The task ->
Check every line of the entries below for the word "doubanio", and copy the ones that have it.

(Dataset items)
________________________________________

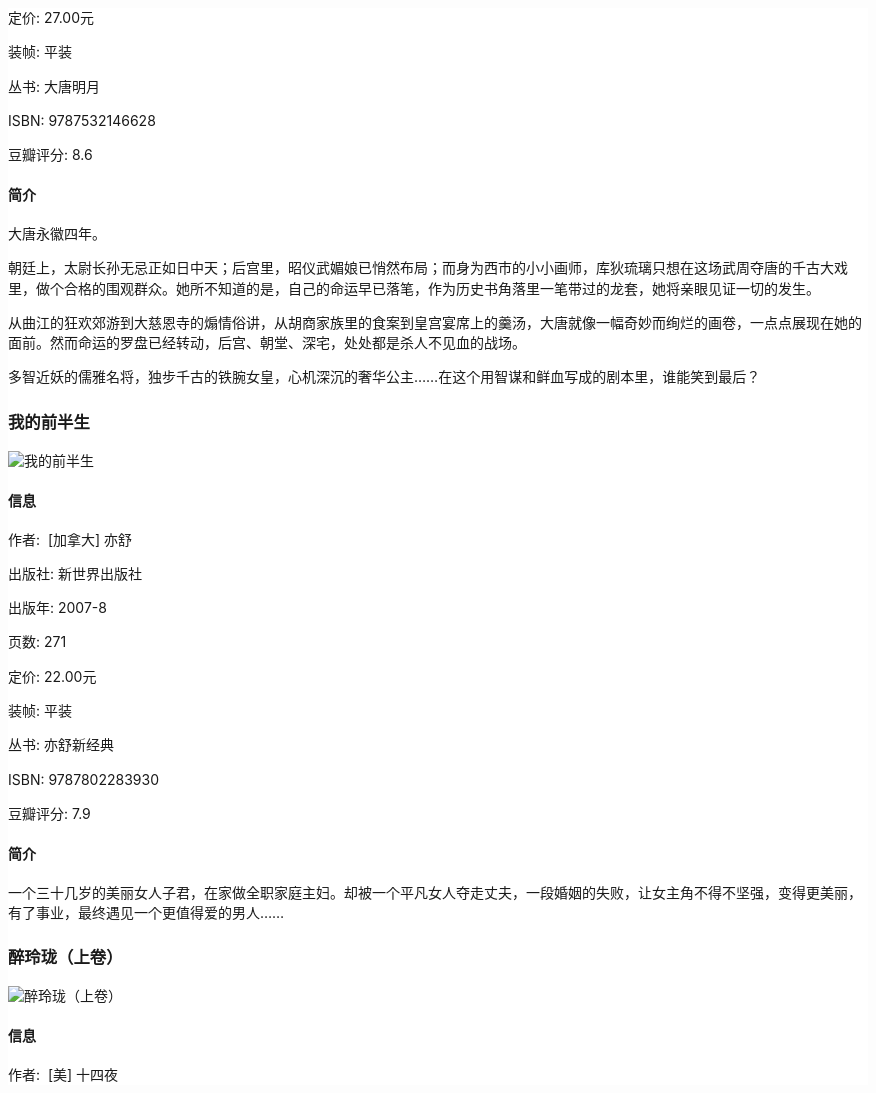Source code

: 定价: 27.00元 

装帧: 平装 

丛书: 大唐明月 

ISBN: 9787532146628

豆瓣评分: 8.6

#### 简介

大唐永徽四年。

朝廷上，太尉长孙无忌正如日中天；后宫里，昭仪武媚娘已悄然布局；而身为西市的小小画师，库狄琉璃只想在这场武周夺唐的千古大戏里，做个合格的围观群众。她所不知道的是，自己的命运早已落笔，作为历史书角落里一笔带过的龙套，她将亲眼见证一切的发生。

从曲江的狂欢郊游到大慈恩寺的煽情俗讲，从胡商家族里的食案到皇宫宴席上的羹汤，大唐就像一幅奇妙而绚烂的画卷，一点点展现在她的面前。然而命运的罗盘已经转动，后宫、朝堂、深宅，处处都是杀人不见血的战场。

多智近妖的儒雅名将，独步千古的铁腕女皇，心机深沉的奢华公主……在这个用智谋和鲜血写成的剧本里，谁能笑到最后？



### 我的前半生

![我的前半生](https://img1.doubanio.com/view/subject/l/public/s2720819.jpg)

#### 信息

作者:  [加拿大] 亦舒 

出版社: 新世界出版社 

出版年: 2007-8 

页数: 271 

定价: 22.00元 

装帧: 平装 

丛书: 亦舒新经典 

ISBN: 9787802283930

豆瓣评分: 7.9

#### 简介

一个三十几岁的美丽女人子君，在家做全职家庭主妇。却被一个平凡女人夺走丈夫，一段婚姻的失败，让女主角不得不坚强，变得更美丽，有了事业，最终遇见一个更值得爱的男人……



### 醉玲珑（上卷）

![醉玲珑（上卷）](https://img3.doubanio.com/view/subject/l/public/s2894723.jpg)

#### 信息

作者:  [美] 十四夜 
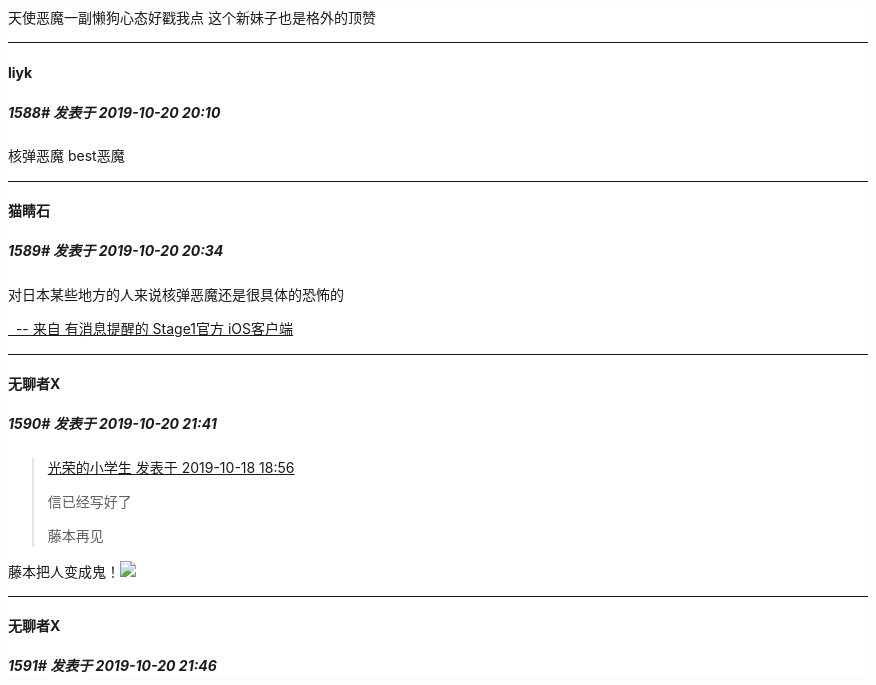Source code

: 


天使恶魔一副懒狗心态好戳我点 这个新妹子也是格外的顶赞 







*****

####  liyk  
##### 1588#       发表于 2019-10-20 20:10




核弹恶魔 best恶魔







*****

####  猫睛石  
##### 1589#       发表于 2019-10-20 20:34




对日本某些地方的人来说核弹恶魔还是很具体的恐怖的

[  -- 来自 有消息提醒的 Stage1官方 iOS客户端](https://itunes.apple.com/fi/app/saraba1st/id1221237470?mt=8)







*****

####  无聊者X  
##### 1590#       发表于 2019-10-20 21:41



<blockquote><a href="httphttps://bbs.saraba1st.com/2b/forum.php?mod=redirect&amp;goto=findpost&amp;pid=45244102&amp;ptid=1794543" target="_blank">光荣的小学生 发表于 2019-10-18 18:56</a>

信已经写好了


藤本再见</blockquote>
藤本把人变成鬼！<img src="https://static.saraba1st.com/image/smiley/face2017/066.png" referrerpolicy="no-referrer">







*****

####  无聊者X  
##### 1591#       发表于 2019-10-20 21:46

________________________________________

Exercise answer ->
![我的前半生](https://img1.doubanio.com/view/subject/l/public/s2720819.jpg)
![醉玲珑（上卷）](https://img3.doubanio.com/view/subject/l/public/s2894723.jpg)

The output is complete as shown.